“An October 19 poll revealed that Proposition 10 to expand rent control in California is in big trouble, with just 41 percent support in the campaign’s final weeks.
Proposition 10, which received $22.8 million of its $25 million in funding from the Aids Healthcare Foundation, would overturn the 1995 Costa-Hawkins Rental Housing Act’s prohibition against cities and counties imposing new rent control ordinances on apartment complex construction — or earlier in Santa Monica and other cities that already had rent control ordinances, according to Ballotopia. The U.S. Department of Housing and Urban Development reported that the largest percentage median rent increases for major California cities between 2010 and 2016 were San Jose at 26.1 percent; San Francisco at 22.9 percent; and Los Angeles at 15.23 percent.
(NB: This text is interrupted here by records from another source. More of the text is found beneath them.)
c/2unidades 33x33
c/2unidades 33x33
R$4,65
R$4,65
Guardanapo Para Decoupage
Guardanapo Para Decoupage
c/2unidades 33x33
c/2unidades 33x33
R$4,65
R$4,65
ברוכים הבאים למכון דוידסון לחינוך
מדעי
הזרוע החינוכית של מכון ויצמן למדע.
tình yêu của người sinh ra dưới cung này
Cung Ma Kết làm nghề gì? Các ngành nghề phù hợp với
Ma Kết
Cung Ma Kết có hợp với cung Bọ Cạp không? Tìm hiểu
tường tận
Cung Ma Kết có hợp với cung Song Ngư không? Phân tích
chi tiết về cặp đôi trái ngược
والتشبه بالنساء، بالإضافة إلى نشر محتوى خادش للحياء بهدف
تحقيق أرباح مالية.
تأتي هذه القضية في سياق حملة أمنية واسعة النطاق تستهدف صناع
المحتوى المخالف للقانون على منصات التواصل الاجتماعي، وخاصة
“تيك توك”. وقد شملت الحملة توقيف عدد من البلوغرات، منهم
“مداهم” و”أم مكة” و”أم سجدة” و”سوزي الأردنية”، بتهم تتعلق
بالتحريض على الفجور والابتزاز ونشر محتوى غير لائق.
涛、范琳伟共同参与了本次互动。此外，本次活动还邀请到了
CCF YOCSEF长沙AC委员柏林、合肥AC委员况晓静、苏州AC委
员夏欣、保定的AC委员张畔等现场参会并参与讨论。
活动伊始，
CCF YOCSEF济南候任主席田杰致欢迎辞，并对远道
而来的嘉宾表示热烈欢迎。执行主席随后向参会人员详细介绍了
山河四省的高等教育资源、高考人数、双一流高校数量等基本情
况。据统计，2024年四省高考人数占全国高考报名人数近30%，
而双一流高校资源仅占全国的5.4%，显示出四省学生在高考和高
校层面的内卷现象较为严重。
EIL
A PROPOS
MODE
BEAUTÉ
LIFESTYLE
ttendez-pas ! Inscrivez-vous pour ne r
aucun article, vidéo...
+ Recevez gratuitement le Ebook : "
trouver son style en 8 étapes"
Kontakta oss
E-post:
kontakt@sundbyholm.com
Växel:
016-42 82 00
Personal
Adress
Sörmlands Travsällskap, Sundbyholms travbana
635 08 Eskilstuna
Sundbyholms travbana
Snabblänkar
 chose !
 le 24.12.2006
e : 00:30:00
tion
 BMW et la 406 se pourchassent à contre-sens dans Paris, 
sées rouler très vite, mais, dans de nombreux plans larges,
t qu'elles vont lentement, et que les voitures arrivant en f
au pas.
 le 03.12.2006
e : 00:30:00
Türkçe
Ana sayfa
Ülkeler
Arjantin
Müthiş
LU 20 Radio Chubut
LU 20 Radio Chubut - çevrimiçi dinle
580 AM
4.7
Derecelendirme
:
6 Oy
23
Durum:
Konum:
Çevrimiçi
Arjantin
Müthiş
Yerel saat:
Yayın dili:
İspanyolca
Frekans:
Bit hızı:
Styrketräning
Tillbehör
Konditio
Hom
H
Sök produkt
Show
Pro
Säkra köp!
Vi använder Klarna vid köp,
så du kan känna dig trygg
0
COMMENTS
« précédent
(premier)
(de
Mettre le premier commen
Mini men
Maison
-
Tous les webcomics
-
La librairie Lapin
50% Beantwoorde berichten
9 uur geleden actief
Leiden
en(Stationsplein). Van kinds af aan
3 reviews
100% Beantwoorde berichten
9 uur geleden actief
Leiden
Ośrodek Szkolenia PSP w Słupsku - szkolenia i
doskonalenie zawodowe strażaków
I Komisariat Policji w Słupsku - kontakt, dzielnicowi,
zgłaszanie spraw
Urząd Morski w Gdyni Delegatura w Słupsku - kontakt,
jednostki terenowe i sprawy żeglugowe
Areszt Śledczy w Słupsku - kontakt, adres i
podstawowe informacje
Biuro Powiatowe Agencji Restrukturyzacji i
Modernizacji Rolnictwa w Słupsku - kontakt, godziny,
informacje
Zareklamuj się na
Although the USC Dornsife/Los Angeles Times poll for Prop 10 from September 17 to October 14 found support slightly better at 41 percent, rather than the 36 percent for the Public Policy Institute of California and the 35 percent for the Survey USA poll, the major difference in the USC poll appears to be including 5 percent of likely voters that are “leaning Yes”, versus 33 percent No and 4 percent leaning No. About 21 percent of voters were still undecided in the USC poll, but California’s undecided voters late in campaigns have historically tended to vote No on ballot initiatives.
Proposition 10’s weakness is due to just 53 percent support among likely Democrat voters and 49 percent support among 18 to 44 younger voters, according to the poll. It also only has 29 percent support from likely senior voters 65 and older; 36 percent support from likely independent voters; and just 27 percent support from Republicans. Proposition 10 has provoked the wrath of apartment owners, taxpayers, and small business that have funded about $60 million of the $62,107,485.54 raised by the “No on Prop 10” campaign. Ballotopia reports that the No on Prop 10 coalition also has a huge financial advantage in messaging in the last weeks with $44 million in the bank, to just $13 million for the Yes campaign.
Democrat strategist and co-director of USC’s Center for the Political Future Robert Shrum told the San Diego Union-Tribune: “For an initiative that has 41% and the money is on the other side, it’s in deep trouble.” He added that there is a very low probability of undecided Republicans and unaffiliated voters voting Yes on Prop 10: “They would almost all have to break the same way for this to work.”